ASUS is using CES 2026 to draw a new line in the sand for what an ultra-thin, AI-first Windows laptop can look like, and that line is the new Zenbook S14 (2026) UX5406. It’s a 14‑inch Copilot+ machine that tries to balance serious AI horsepower, premium materials, and actual usability instead of chasing thinness for the spec sheet alone.
On paper, the CPU story is straightforward: the Zenbook S14 moves to Intel’s new Core Ultra Series 3 platform (Panther Lake), with an integrated NPU capable of up to 50 TOPS, which is a big step up from last-gen Lunar Lake in both AI throughput and efficiency. ASUS is pushing that envelope with CPU TDPs up to 28W inside a chassis that’s about 1.1cm thick and roughly 1.2kg, making it one of the thinnest and lightest 14‑inch Copilot+ laptops you’ll see on the CES floor. To make that work without turning the underside into a hand warmer, the company is leaning on a “Thincredible” vapor‑chamber cooling setup and dual IceBlade fans, claiming a 37% larger vapor chamber than before and a quiet mode that keeps fan noise under 25dB.
Where ASUS really wants this machine to stand out is in materials and build. The lid uses the company’s new Ceraluminum composite — essentially a ceramic‑aluminum hybrid that promises the tactile feel of ceramic with the toughness and weight profile of metal, plus better scratch resistance than standard anodized aluminum. The chassis itself is CNC‑machined and comes in Scandinavian White or a darker Antrim Gray, both leaning into the Nordic minimalist aesthetic that ASUS has been using across its latest Zenbook line. The EasyLift hinge is tuned to keep wobble to a minimum and slightly raise the keyboard deck at open, while the ErgoSense keyboard and oversized glass touchpad with “Smart Gesture” support are clearly targeted at people who spend more time typing in docs than tweaking BIOS settings.
The display is classic modern Zenbook: a 14‑inch ASUS Lumina OLED panel at 3K (2880 x 1800), 16:10 aspect ratio, and 120Hz refresh, with up to 1100 nits peak HDR brightness and full DCI‑P3 coverage. It’s Pantone Validated and DisplayHDR True Black 1000 certified, so you’re looking at inky blacks and accurate color, with TÜV/SGS eye comfort badges and claims of 70% less harmful blue light for people who stare at this thing all day. Audio is handled by a four‑speaker Dolby Atmos setup with dual front‑firing tweeters and dual woofers, backed by a smart amp, which should make it more Netflix‑and‑hotel‑room‑friendly than most 1‑kg‑class machines.

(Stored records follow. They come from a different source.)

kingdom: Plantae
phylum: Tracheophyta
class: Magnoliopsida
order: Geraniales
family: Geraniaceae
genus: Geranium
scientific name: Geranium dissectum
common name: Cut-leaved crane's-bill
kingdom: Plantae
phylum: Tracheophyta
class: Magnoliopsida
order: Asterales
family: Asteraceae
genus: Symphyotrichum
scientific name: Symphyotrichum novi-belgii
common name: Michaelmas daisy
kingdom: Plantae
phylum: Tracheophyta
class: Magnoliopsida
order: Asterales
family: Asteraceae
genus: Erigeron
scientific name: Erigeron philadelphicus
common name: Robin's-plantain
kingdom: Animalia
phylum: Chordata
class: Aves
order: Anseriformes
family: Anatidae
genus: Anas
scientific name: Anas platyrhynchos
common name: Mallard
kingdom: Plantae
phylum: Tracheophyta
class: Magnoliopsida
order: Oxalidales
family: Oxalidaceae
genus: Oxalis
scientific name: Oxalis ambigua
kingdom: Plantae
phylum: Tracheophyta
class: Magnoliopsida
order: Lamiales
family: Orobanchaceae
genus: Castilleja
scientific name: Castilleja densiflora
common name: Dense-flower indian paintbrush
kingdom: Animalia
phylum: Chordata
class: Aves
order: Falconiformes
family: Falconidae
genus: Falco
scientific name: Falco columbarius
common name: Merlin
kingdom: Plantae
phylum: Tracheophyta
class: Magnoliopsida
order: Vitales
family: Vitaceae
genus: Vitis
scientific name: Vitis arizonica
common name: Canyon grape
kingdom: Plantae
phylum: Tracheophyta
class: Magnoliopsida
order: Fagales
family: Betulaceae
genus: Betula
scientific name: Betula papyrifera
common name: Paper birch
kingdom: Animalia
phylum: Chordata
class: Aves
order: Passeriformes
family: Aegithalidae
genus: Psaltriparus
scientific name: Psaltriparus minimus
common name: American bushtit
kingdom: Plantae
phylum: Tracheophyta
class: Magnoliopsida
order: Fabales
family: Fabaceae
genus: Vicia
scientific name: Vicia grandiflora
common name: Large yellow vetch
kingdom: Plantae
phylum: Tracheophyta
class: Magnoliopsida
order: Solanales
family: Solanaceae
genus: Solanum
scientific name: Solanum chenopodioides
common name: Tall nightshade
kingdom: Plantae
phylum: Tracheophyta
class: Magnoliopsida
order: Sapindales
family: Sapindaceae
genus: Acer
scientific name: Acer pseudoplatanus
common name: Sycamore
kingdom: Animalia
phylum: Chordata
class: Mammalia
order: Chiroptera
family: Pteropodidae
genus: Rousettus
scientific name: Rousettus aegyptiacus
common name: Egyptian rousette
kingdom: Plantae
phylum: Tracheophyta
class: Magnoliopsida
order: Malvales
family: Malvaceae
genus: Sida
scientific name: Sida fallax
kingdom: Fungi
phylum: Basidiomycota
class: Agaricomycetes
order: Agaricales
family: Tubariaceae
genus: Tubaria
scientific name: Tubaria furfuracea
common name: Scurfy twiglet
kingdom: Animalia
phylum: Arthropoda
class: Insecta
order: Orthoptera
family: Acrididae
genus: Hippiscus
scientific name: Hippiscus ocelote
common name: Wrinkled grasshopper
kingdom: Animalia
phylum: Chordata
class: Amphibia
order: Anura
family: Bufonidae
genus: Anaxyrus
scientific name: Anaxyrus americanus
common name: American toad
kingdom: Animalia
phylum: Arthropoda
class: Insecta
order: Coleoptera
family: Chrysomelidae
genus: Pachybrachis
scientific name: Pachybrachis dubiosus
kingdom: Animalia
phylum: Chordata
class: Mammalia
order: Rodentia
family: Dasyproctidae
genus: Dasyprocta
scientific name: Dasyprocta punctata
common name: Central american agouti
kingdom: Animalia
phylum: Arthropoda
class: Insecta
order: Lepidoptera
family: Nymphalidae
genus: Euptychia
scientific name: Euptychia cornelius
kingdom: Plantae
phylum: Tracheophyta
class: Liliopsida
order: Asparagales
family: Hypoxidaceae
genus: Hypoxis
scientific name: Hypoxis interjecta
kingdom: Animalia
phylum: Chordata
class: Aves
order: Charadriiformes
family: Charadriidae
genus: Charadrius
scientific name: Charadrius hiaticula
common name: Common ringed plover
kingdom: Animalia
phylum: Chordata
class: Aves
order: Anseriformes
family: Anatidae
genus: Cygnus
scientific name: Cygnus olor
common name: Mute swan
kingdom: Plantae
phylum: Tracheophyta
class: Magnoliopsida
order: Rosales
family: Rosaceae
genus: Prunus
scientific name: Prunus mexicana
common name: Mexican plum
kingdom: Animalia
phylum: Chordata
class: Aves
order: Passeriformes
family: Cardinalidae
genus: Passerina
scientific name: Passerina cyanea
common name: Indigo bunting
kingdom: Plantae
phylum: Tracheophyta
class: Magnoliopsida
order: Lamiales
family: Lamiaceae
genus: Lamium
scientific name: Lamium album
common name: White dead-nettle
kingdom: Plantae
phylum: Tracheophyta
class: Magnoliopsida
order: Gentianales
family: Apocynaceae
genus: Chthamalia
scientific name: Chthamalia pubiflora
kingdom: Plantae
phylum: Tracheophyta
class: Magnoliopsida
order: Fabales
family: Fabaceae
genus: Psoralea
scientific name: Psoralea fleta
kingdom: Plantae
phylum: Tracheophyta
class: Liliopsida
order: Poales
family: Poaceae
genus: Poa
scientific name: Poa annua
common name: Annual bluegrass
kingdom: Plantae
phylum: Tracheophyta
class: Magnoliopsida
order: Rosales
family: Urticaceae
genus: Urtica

Connectivity is refreshingly normal for an ultra‑thin: you still get two Thunderbolt 4 USB‑C ports, a USB‑A 3.2 Gen 2, HDMI 2.1 TMDS, and a 3.5mm audio jack, which means you don’t immediately live the dongle life just to plug in a mouse and a monitor. Wireless gets bumped to Wi-Fi 7 with ASUS’s WiFi Master Premium tuning, plus Bluetooth 5.x/6‑class connectivity depending on region, so you’re set for multi‑gig routers when they actually show up in homes. Under the hood, configurations go up to 32GB of LPDDR5X RAM and 1TB PCIe 4.0 SSD storage, powered by a 77Wh battery that, paired with the new Core Ultra 3 efficiency claims, is clearly intended to deliver legitimate all‑day runtimes instead of marketing slides.
Security and AI‑assist are where the Copilot+ badge really starts to matter. The Zenbook S14 layers Windows Hello face unlock on top of an AiSense IR camera, which also powers Adaptive Lock (auto‑lock when you walk away) and Adaptive Dimming (screen dims when you look away). Microsoft Pluton is on board for hardware‑to‑cloud security, and ASUS adds its own Voice Print tech to recognize the owner’s voice, tightening up voice command accuracy and making it harder for someone else to wake your laptop with a random shout. Copilot integration is baked in via Windows 11 and a dedicated Copilot key, and the 50‑TOPS NPU means more of those AI features can run locally without slamming the battery or your data connection.
In the wider CES 2026 landscape, Zenbook S14 slots into ASUS’s broader AI PC story alongside machines like the Zenbook S16 and the featherweight A‑series; the S14’s job is to be the sweet spot for people who want a proper mobile workhorse that still feels like a design object. It’s not trying to be a gaming rig and it’s not a crazy dual‑screen concept — it’s a classic clamshell that quietly leans on new silicon, new materials, and some thoughtful ergonomics to justify its place in a world where every other 14‑inch laptop also promises thin, light, and clever. For anyone who lives in documents, creative apps, or browser tabs all day and wants an AI‑ready machine that doesn’t scream “dev workstation,” this is the Zenbook ASUS clearly expects you to look at first.